Artan İstifalar ve Rahatsızlık
Microsoft Redmond kampüsünde düzenlenen gösteriler ve işten çıkarmalar, içerideki memnuniyetsizliğin daha da büyümesine neden oldu. Eski yazılım mühendisi Hossam Nasr, ortamı “çok yakın bir kırılma noktası” olarak tanımladı.
İsrail’in Gazze’ye yönelik operasyonlarında ABD menşeli yapay zekâ teknolojisinin kullanımına dair haberlerin ardından, birçok çalışan şirkette kalmayı sorgulamaya başladı. Özellikle, şirketin İsrail ordusuna sağladığı Azure bulut çözümleri ve yapay zekâ hizmetleri, protestoların ana hedefi oldu.
İç İletişimde Sansür İddiaları
Microsoft iç iletişim platformu Viva Engage‘de, Filistinlilere yönelik destek mesajları sansüre uğrarken, İsrail yanlısı paylaşımlara müdahale edilmediği iddiaları dile getirildi. Bazı çalışanlar, Gazze’de yaşananları “etnik temizlik” olarak tanımladıkları için uyarıldı. 16 Kasım 2023’te ise Microsoft, tüm çalışanların erişebildiği genel mesaj kanalını tamamen kapattı.
“No Azure for Apartheid” Hareketi
Çalışanlar arasında yayılan en güçlü inisiyatiflerden biri “No Azure for Apartheid” oldu. Bu kampanya, Microsoft’un İsrail ordusuyla olan tüm AI ve bulut bilişim sözleşmelerinin iptal edilmesini ve şirketin İsrail hükümetiyle olan ilişkilerini şeffaflaştırmasını talep ediyor.
Çalışanlar ayrıca BDS (Boykot, Yatırımları Geri Çekme ve Yaptırımlar) hareketiyle iş birliği yaparak Microsoft’u boykot kampanyasına dahil etti.
İçerden Gelen İtiraflar
Eski yazılım mühendisi Ibtihal Aboussad, Microsoft’un İsrail ordusuyla olan bağları konusunda yaşadığı vicdani çatışmalar nedeniyle istifa etmeye karar verdiğini açıkladı. “Ürünlerimizin Gazze’de çocukları hedef almak için kullanıldığını öğrendiğimde artık burada çalışamayacağımı anladım,” diyen Aboussad, birkaç gün sonra işten çıkarıldı.

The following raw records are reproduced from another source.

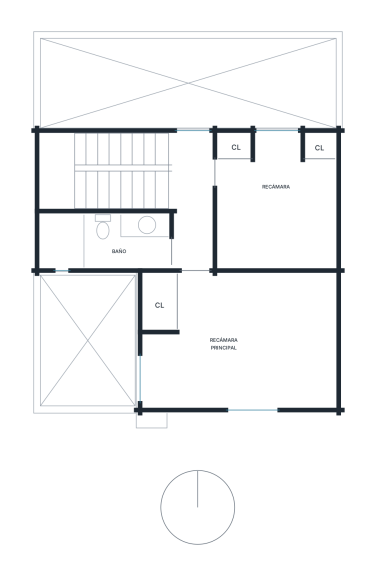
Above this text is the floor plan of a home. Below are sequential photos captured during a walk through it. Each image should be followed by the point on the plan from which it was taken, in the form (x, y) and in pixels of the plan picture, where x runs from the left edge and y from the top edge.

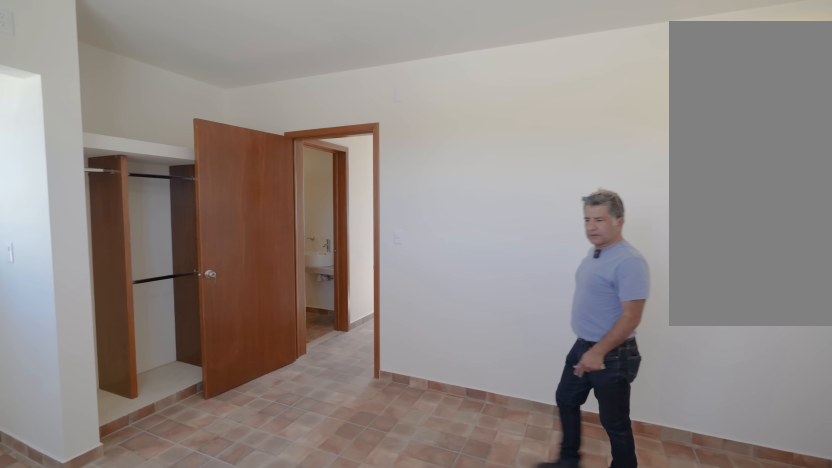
(263, 349)
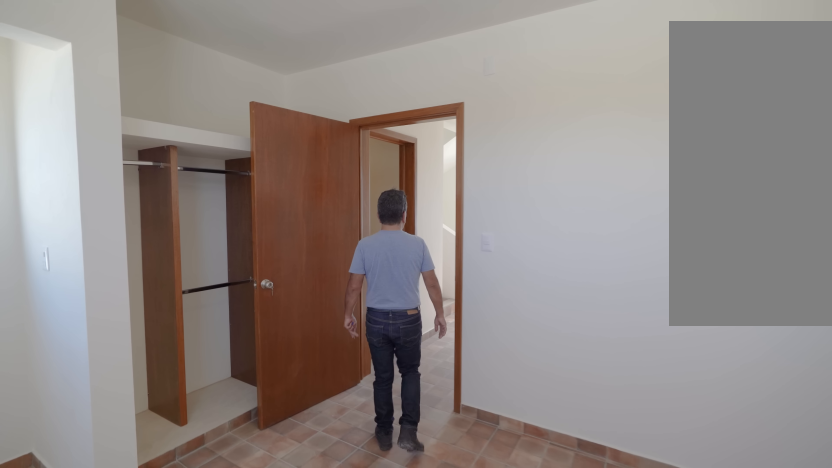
(264, 349)
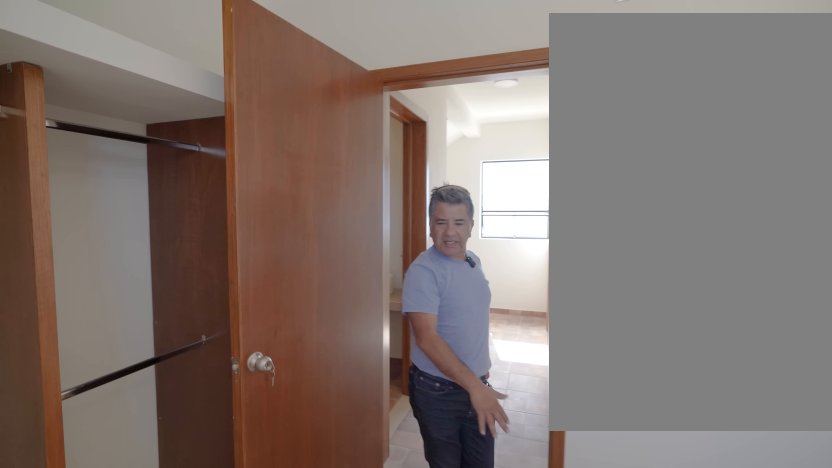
(239, 347)
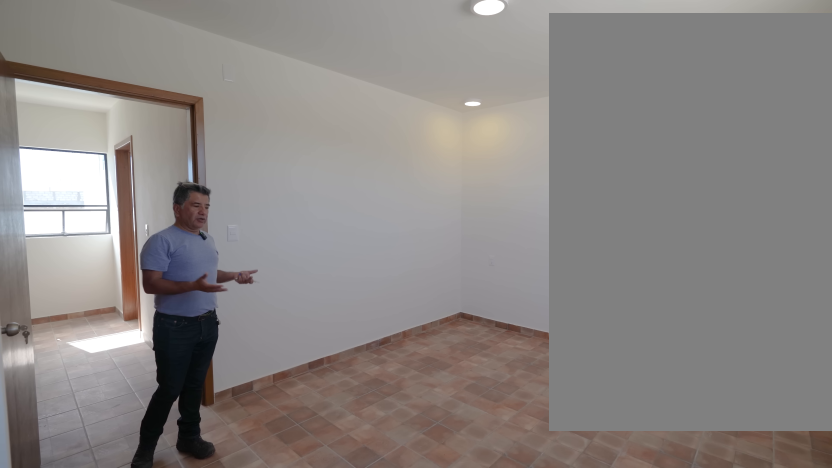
(197, 335)
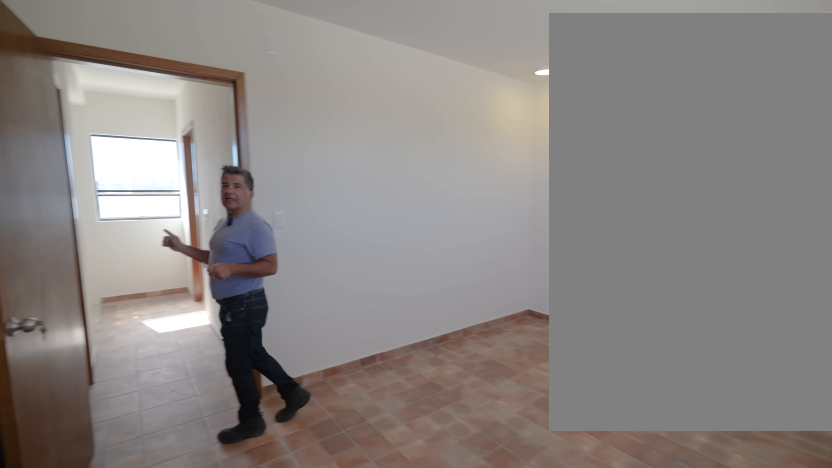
(197, 335)
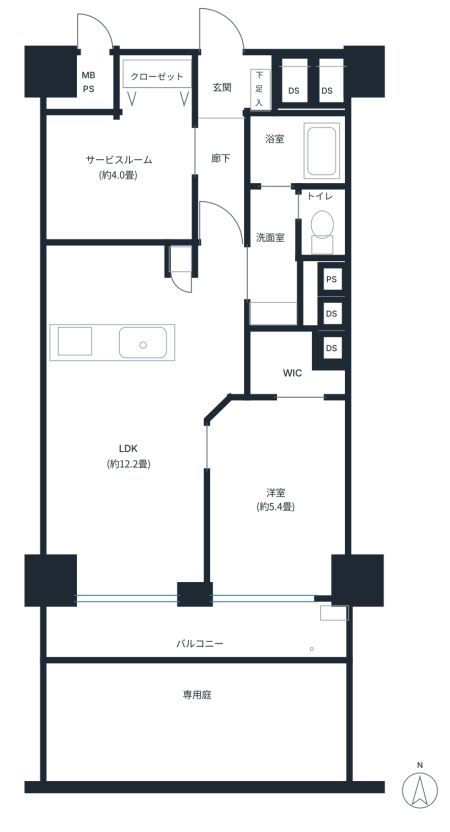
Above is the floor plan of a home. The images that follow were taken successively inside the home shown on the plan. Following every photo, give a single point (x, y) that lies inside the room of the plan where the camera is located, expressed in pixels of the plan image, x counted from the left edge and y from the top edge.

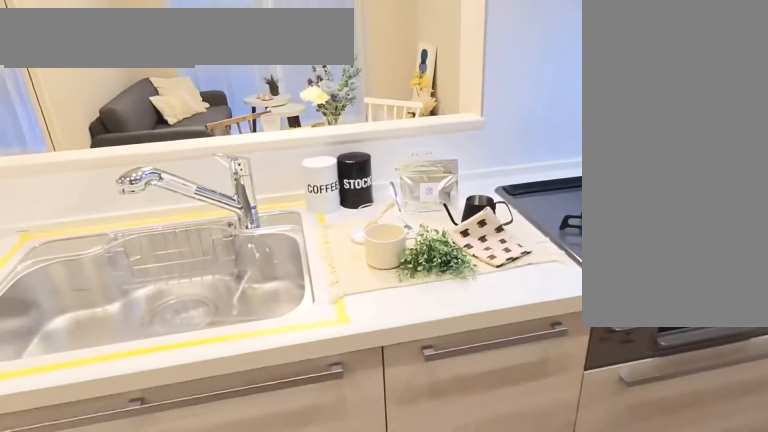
(120, 285)
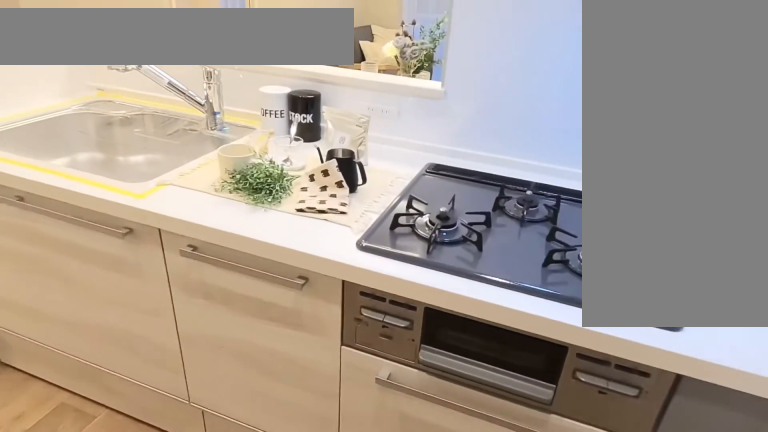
(119, 285)
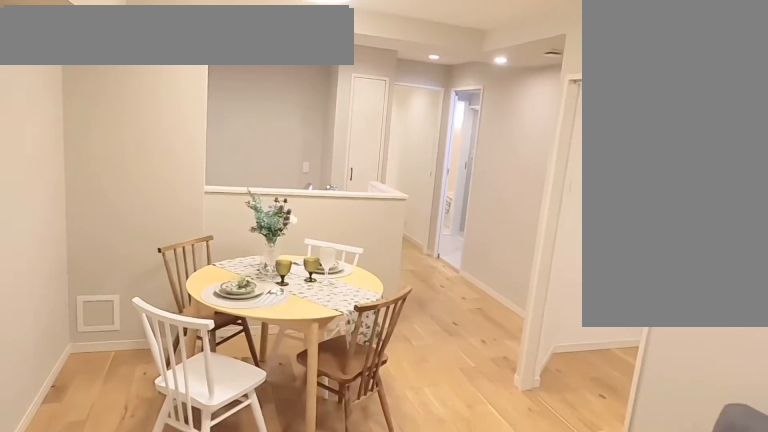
(132, 465)
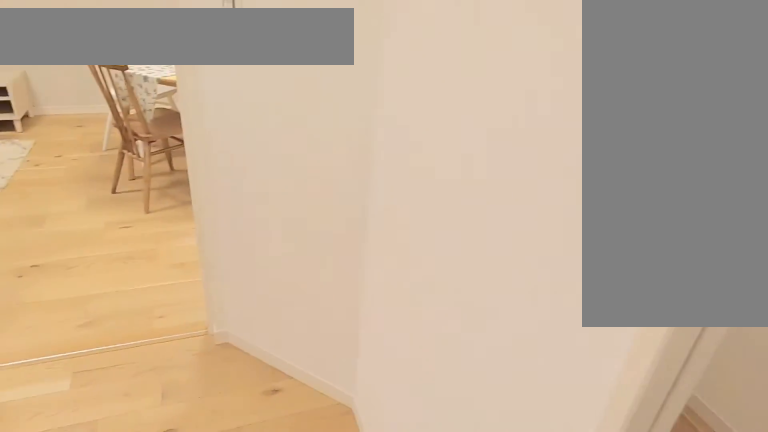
(286, 495)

Yine Microsoft çalışanı Angela Yu, 30.000 kişiye gönderdiği e-postayla istifa ettiğini duyurdu ve “Microsoft’ta insanlık için iyi şeyler üretmek için çalıştım. Ancak artık işimizin İsrail’in etnik temizlik projesine hizmet ettiğini görmek vicdanımı yaralıyor,” ifadelerini kullandı.
Gazze Savaşı ve Microsoft’un Rolü
Dropsite ve AP gibi bağımsız haber kaynaklarının yayımladığı belgeler, teknoloji şirketleri arasında İsrail ordusuna hizmet sunma yarışını ortaya koydu. Microsoft’un, 2023’ten itibaren İsrail Savunma Bakanlığı’na büyük ölçekli hizmet sağladığı belgelerle doğrulandı.
Buna rağmen, Microsoft yönetiminin insan haklarına bağlılık vaatlerine rağmen bu sözleşmeleri sürdürmesi, içerideki tepkileri daha da artırdı.
Microsoft Yönetimi Sessiz
Tüm bu gelişmelere karşın, Microsoft yönetimi kamuya açık bir açıklama yapmaktan kaçınıyor. Şirketin çalışanlarına gönderdiği dahili mesajlarda ise “saygı ve nezaket kurallarına uyulması” vurgulanıyor, ancak Filistinli çalışanların endişeleri yeterince dikkate alınmıyor.
Teknoloji ve İnsan Hakları Arasında Sıkışan Bir Dev
Tüm bu yaşananlar, teknoloji şirketlerinin insan hakları ihlallerine karşı sorumluluklarını nasıl ele alması gerektiği konusunda daha geniş bir tartışmayı da beraberinde getiriyor. Microsoft’un İsrail ile sürdürdüğü iş birliği, hem içeride hem de dışarıda, şirketin etik çizgisinin ciddi şekilde sorgulanmasına yol açtı.
Gelecek Ne Getirecek?
Microsoft’ta yaşanan bu huzursuzluk, yalnızca şirket içi bir kriz değil; aynı zamanda teknoloji sektörünün küresel insan hakları ihlalleri karşısında nasıl konum alacağına dair büyük bir sınav. Önümüzdeki süreçte, Microsoft’un İsrail ile iş birliğini sürdürüp sürdürmeyeceği, çalışanlarının ve kamuoyunun tepkileriyle şekillenecek gibi görünüyor.